Des vents de nord, de nord-est et d’est.
Le vent du nord direct est le plus rare des courants de l’air aux États-Unis: d’après les tables météorologiques que j’ai pu consulter à Boston, à Philadelphie, à Monticello, il ne souffle pas dans le cours d’une année huit jours par ces latitudes. Il semble être plus fréquent dans les plages du sud, d’après des observations faites à Williamsburg, et citées par M. Jefferson[99]; mais outre que ces observations trop sommaires sont vagues, il est probable que la direction de nord à Williamsburg est locale et causée par la position de cette ville sur un cours d’eau qui va droit au sud dans le fleuve James: il existe beaucoup de ces cas où un vent général sur un pays se trouve en certains cantons dévié de 30 à 80° par des bassins de rivière, par des sillons de montagnes, par des massifs de forêts, etc.; il y a du moins ceci de certain, que d’après tous les renseignements que j’ai recueillis, tant à l’est qu’à l’ouest des Alleghanys, le vent de nord direct est le moins fréquent des vents aux États-Unis[100].

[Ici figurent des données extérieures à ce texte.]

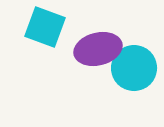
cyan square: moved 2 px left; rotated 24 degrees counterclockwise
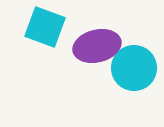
purple ellipse: moved 1 px left, 3 px up
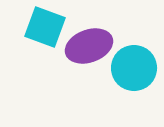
purple ellipse: moved 8 px left; rotated 6 degrees counterclockwise
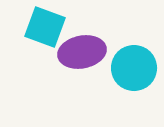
purple ellipse: moved 7 px left, 6 px down; rotated 9 degrees clockwise
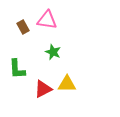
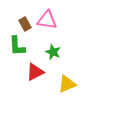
brown rectangle: moved 2 px right, 3 px up
green L-shape: moved 23 px up
yellow triangle: rotated 24 degrees counterclockwise
red triangle: moved 8 px left, 17 px up
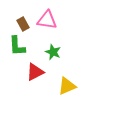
brown rectangle: moved 2 px left
yellow triangle: moved 2 px down
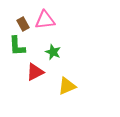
pink triangle: moved 2 px left; rotated 15 degrees counterclockwise
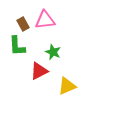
red triangle: moved 4 px right, 1 px up
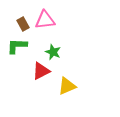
green L-shape: rotated 95 degrees clockwise
red triangle: moved 2 px right
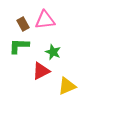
green L-shape: moved 2 px right
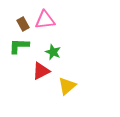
yellow triangle: rotated 18 degrees counterclockwise
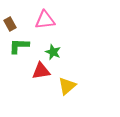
brown rectangle: moved 13 px left
red triangle: rotated 18 degrees clockwise
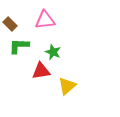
brown rectangle: rotated 16 degrees counterclockwise
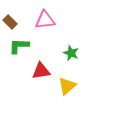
brown rectangle: moved 2 px up
green star: moved 18 px right, 1 px down
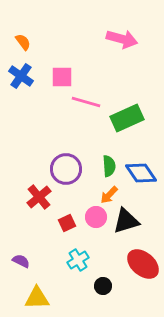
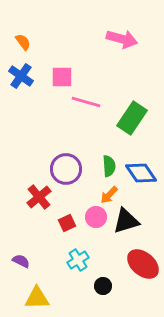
green rectangle: moved 5 px right; rotated 32 degrees counterclockwise
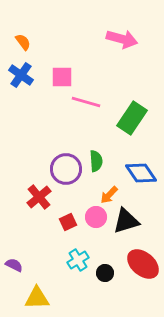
blue cross: moved 1 px up
green semicircle: moved 13 px left, 5 px up
red square: moved 1 px right, 1 px up
purple semicircle: moved 7 px left, 4 px down
black circle: moved 2 px right, 13 px up
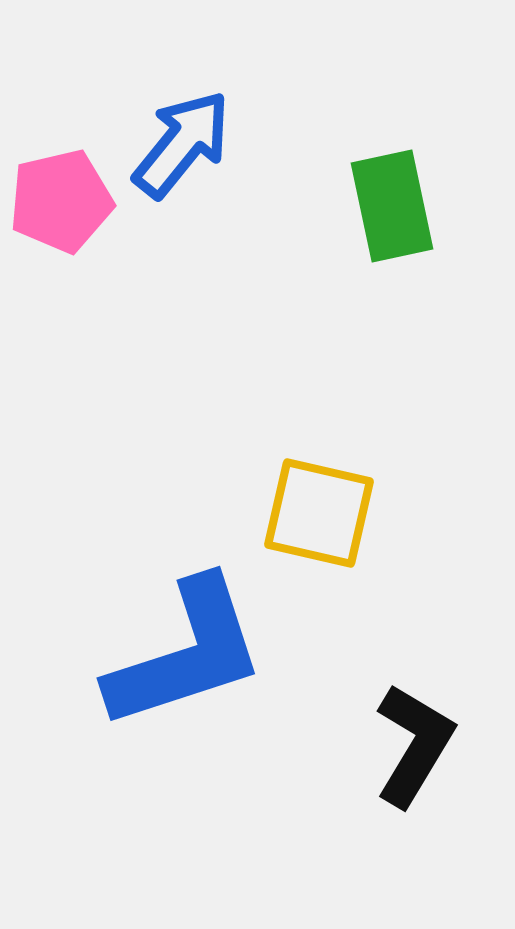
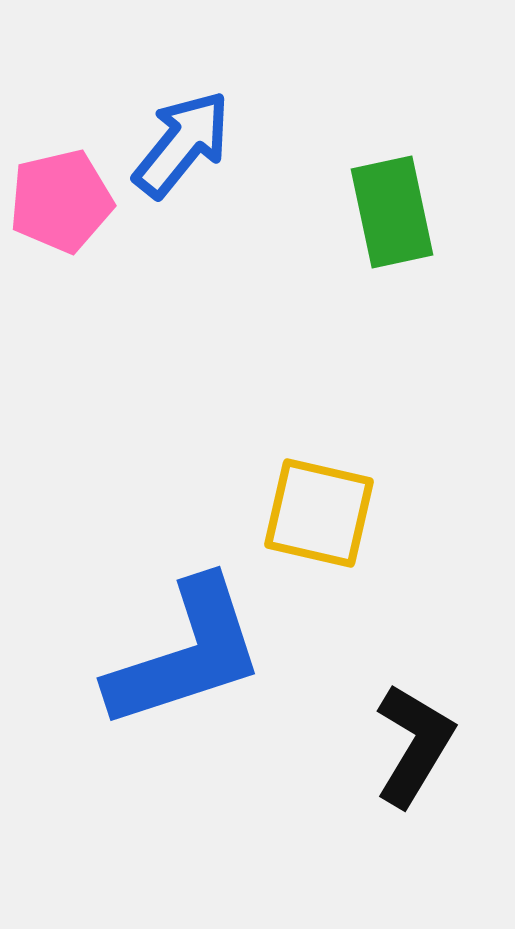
green rectangle: moved 6 px down
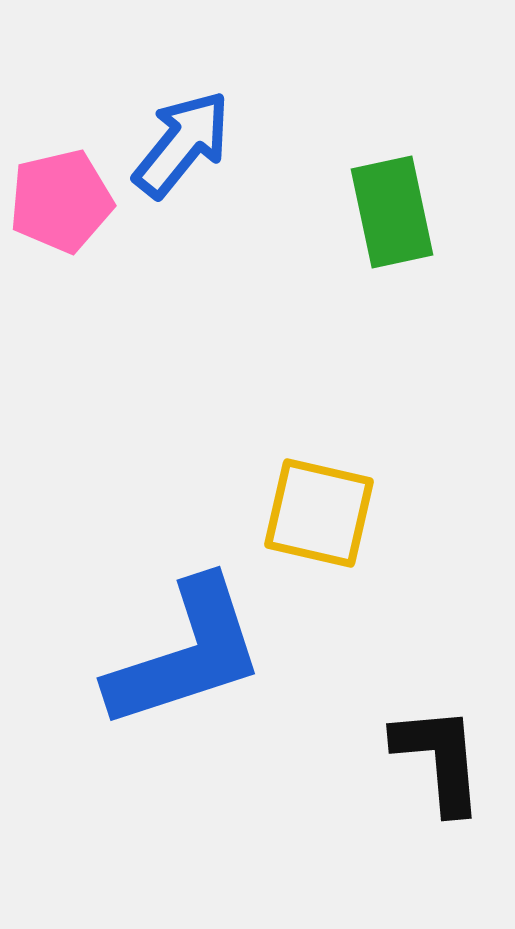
black L-shape: moved 25 px right, 14 px down; rotated 36 degrees counterclockwise
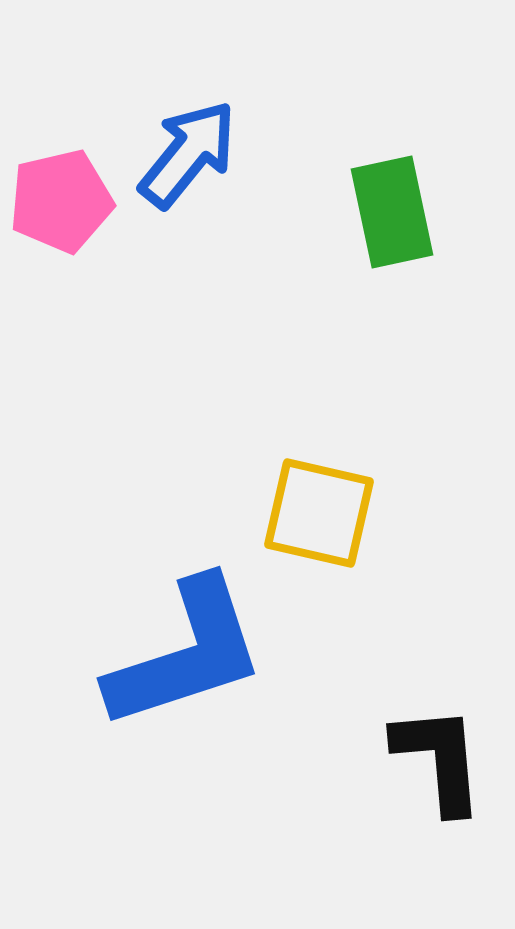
blue arrow: moved 6 px right, 10 px down
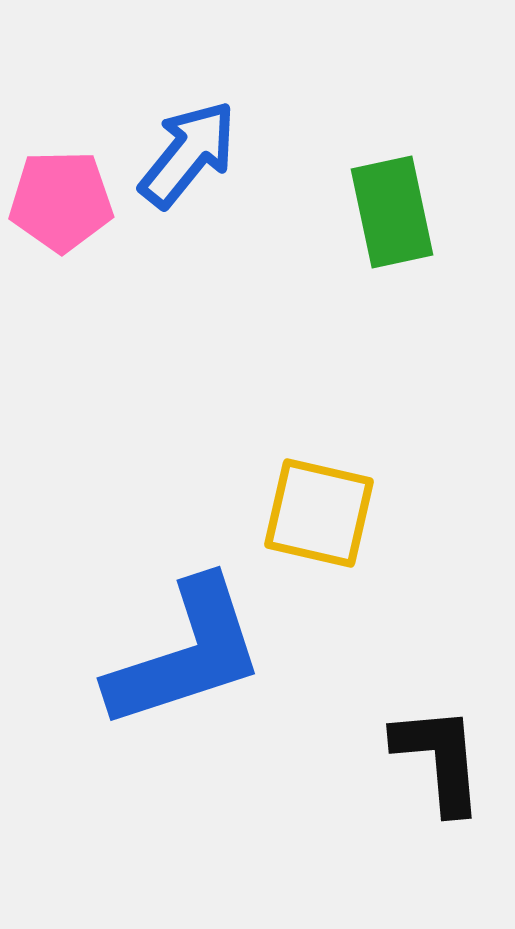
pink pentagon: rotated 12 degrees clockwise
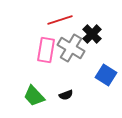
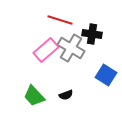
red line: rotated 35 degrees clockwise
black cross: rotated 36 degrees counterclockwise
pink rectangle: rotated 40 degrees clockwise
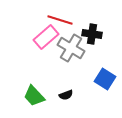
pink rectangle: moved 13 px up
blue square: moved 1 px left, 4 px down
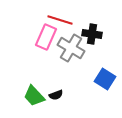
pink rectangle: rotated 25 degrees counterclockwise
black semicircle: moved 10 px left
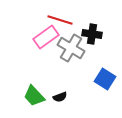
pink rectangle: rotated 30 degrees clockwise
black semicircle: moved 4 px right, 2 px down
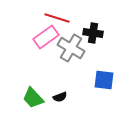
red line: moved 3 px left, 2 px up
black cross: moved 1 px right, 1 px up
blue square: moved 1 px left, 1 px down; rotated 25 degrees counterclockwise
green trapezoid: moved 1 px left, 2 px down
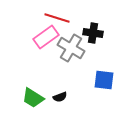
green trapezoid: rotated 15 degrees counterclockwise
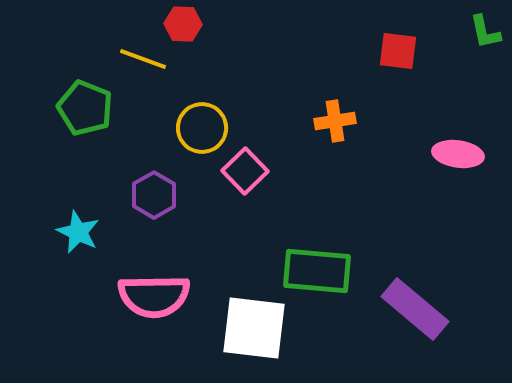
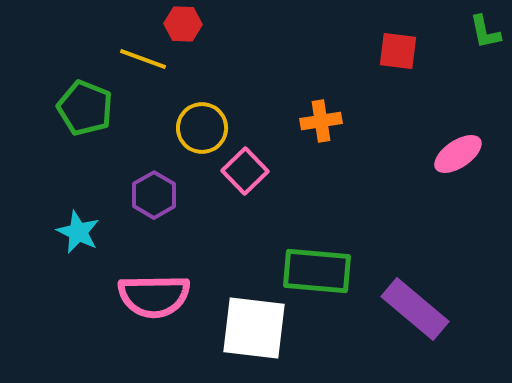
orange cross: moved 14 px left
pink ellipse: rotated 42 degrees counterclockwise
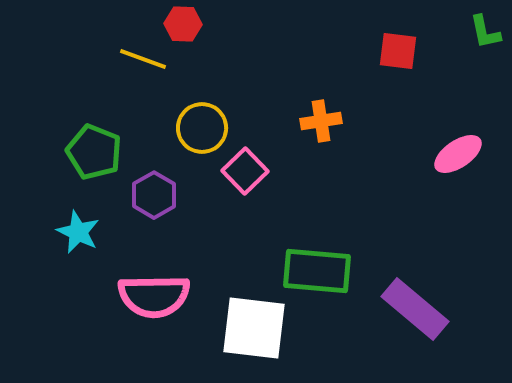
green pentagon: moved 9 px right, 44 px down
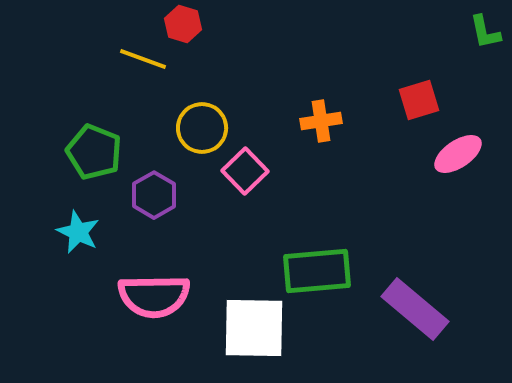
red hexagon: rotated 15 degrees clockwise
red square: moved 21 px right, 49 px down; rotated 24 degrees counterclockwise
green rectangle: rotated 10 degrees counterclockwise
white square: rotated 6 degrees counterclockwise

Lorsqu’il se montre, il est plutôt humide que sec, plutôt nuageux que clair, et toujours froid.
Cette rareté du vent de nord semble au premier coup d’œil contrarier la théorie générale des vents, qui explique tout leur mécanisme par l’action du soleil sur l’atmosphère terrestre; par la dilatation inégale que ses rayons causent en diverses parties; par la lutte qui s’établit entre les masses d’air froid plus pesant, et les masses d’air chaud plus léger, pour rétablir l’équilibre et le niveau qui est la loi impérieuse et constante des fluides: d’où il résulte que l’océan aérien éprouve une agitation continuelle de courants qui se meuvent en divers sens; et que l’atmosphère dense et froide du nord doit exercer une pression habituelle et avoir une tendance constante à s’épancher et à se porter vers l’atmosphère chaude et dilatée des tropiques; mais outre que ce mécanisme général est soumis à certaines circonstances géographiques, nous aurons occasion de voir dans le cours de ce chapitre, que le cas actuel n’est pas même une exception au principe, et que la dette du vent de nord est amplement acquittée par deux de ses collatéraux, les vents de nord-ouest et de nord-est, qui s’alimentent du même fonds, et qui puisent aux mêmes sources que lui[101].